Lompat ke isi utama

Berita

April Yadi Tekankan Pentingnya Penguatan Jaringan dan Pemberdayaan Komunitas dalam Pendidikan Pengawas Partisipatif

P2P

Koordinator Divisi Sumber Daya Manusia, Organisasi, Pendidikan dan Pelatihan (SDMO) Bawaslu Banyuasin, April Yadi

Pangkalan Balai, Banyuasin – Badan Pengawas Pemilihan Umum (Bawaslu) Kabupaten Banyuasin kembali melanjutkan rangkaian kegiatan Pendidikan Pengawas Partisipatif (P2P) yang berlangsung di Ruang Sekretariat Bawaslu Banyuasin, Senin (15/6/2026).

Pada sesi kedua kegiatan tersebut, Koordinator Divisi Sumber Daya Manusia, Organisasi, Pendidikan dan Pelatihan (SDMO) Bawaslu Banyuasin, April Yadi, menyampaikan materi bertema “Penguatan Jaringan dan Pemberdayaan Komunitas” sebagai upaya memperkuat peran masyarakat dalam pengawasan partisipatif.

Materi tersebut diberikan kepada peserta P2P sebagai bagian dari pembekalan untuk meningkatkan kapasitas dan pemahaman mengenai pentingnya membangun jaringan yang kuat serta memberdayakan komunitas dalam mendukung pengawasan demokrasi dan kepemiluan.

Dalam pemaparannya, April Yadi menjelaskan bahwa pengawasan partisipatif tidak dapat dilakukan secara optimal tanpa adanya kolaborasi dan dukungan dari berbagai elemen masyarakat. Oleh karena itu, penguatan jaringan menjadi salah satu faktor penting dalam membangun sistem pengawasan yang lebih efektif dan berkelanjutan.

Menurutnya, komunitas memiliki peran strategis sebagai mitra Bawaslu dalam menyebarluaskan informasi, meningkatkan kesadaran masyarakat, serta mendorong partisipasi publik dalam mengawal proses demokrasi. Dengan jaringan yang kuat, berbagai informasi terkait pengawasan dapat tersampaikan secara lebih luas dan cepat kepada masyarakat.

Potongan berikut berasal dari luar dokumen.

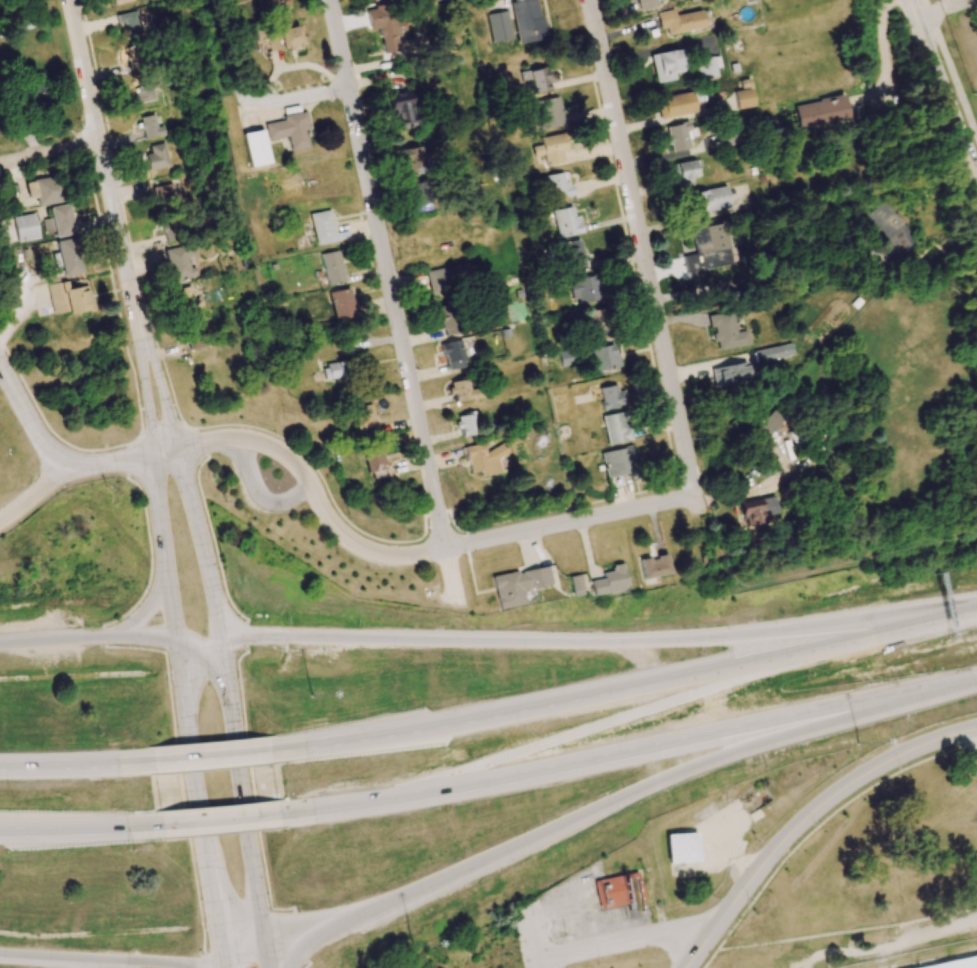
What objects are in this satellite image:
building: (119, 1)
road: (950, 1)
building: (273, 4)
building: (646, 4)
road: (937, 9)
building: (527, 21)
building: (680, 21)
building: (129, 23)
building: (385, 25)
building: (499, 26)
road: (224, 53)
road: (888, 61)
building: (666, 65)
road: (951, 66)
building: (707, 67)
building: (541, 82)
road: (942, 86)
building: (143, 90)
building: (35, 95)
building: (743, 95)
road: (300, 96)
building: (675, 105)
building: (401, 109)
building: (820, 112)
building: (547, 113)
building: (151, 127)
building: (289, 130)
building: (677, 136)
road: (49, 147)
building: (262, 148)
building: (550, 148)
building: (162, 158)
building: (409, 161)
building: (685, 173)
building: (557, 186)
building: (43, 190)
building: (164, 193)
building: (415, 193)
building: (711, 199)
building: (59, 221)
building: (566, 222)
road: (117, 226)
building: (329, 226)
building: (25, 227)
building: (171, 229)
building: (886, 231)
road: (642, 244)
building: (707, 248)
building: (572, 255)
building: (69, 257)
building: (182, 262)
building: (332, 267)
road: (764, 277)
building: (448, 278)
building: (584, 290)
building: (187, 298)
road: (394, 303)
building: (341, 305)
building: (446, 319)
building: (597, 322)
building: (726, 331)
building: (197, 338)
building: (772, 352)
building: (452, 355)
building: (604, 356)
building: (332, 371)
building: (729, 376)
building: (461, 388)
building: (610, 397)
road: (30, 417)
building: (363, 419)
building: (466, 424)
building: (766, 425)
building: (615, 427)
road: (245, 439)
building: (483, 458)
road: (117, 459)
building: (373, 461)
building: (618, 461)
road: (753, 493)
road: (34, 494)
road: (260, 495)
building: (757, 509)
road: (486, 540)
road: (200, 542)
road: (164, 545)
building: (653, 566)
building: (610, 580)
building: (518, 584)
building: (576, 585)
road: (147, 613)
road: (201, 637)
road: (145, 638)
road: (56, 640)
road: (601, 640)
road: (623, 689)
street lamp: (310, 695)
road: (713, 701)
road: (973, 738)
street lamp: (855, 743)
road: (627, 750)
road: (209, 757)
road: (75, 767)
road: (244, 793)
road: (199, 799)
road: (614, 799)
road: (217, 817)
road: (808, 818)
road: (79, 825)
building: (682, 847)
building: (619, 889)
road: (533, 939)
road: (630, 940)
street lamp: (410, 946)
road: (242, 956)
road: (110, 958)
road: (265, 960)
building: (957, 963)
road: (220, 964)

“Penguatan jaringan dan pemberdayaan komunitas sangat penting untuk mendukung pengawasan partisipatif. Keterlibatan masyarakat menjadi salah satu kunci dalam menciptakan pengawasan yang efektif,” ujar April Yadi saat menyampaikan materi kepada peserta.

Lebih lanjut, ia mengajak para peserta untuk aktif membangun komunikasi dan kerja sama dengan berbagai kelompok masyarakat di lingkungan masing-masing. Langkah tersebut dinilai dapat memperluas jangkauan edukasi kepemiluan sekaligus meningkatkan kesadaran publik terhadap pentingnya pengawasan dalam setiap tahapan pemilu.

Setelah penyampaian materi, kegiatan dilanjutkan dengan sesi tanya jawab yang berlangsung interaktif. Para peserta memanfaatkan kesempatan tersebut untuk mengajukan berbagai pertanyaan terkait strategi penguatan jaringan, pemberdayaan komunitas, serta implementasi pengawasan partisipatif di tengah masyarakat.

Melalui materi dan diskusi yang berlangsung, peserta diharapkan semakin memahami pentingnya membangun jejaring dan memberdayakan komunitas sebagai bagian dari penguatan pengawasan partisipatif.

Bawaslu Banyuasin berharap kegiatan Pendidikan Pengawas Partisipatif dapat melahirkan kader-kader pengawas yang aktif, mandiri, dan mampu menjadi penggerak partisipasi masyarakat dalam menjaga kualitas demokrasi serta penyelenggaraan pemilu yang berintegritas.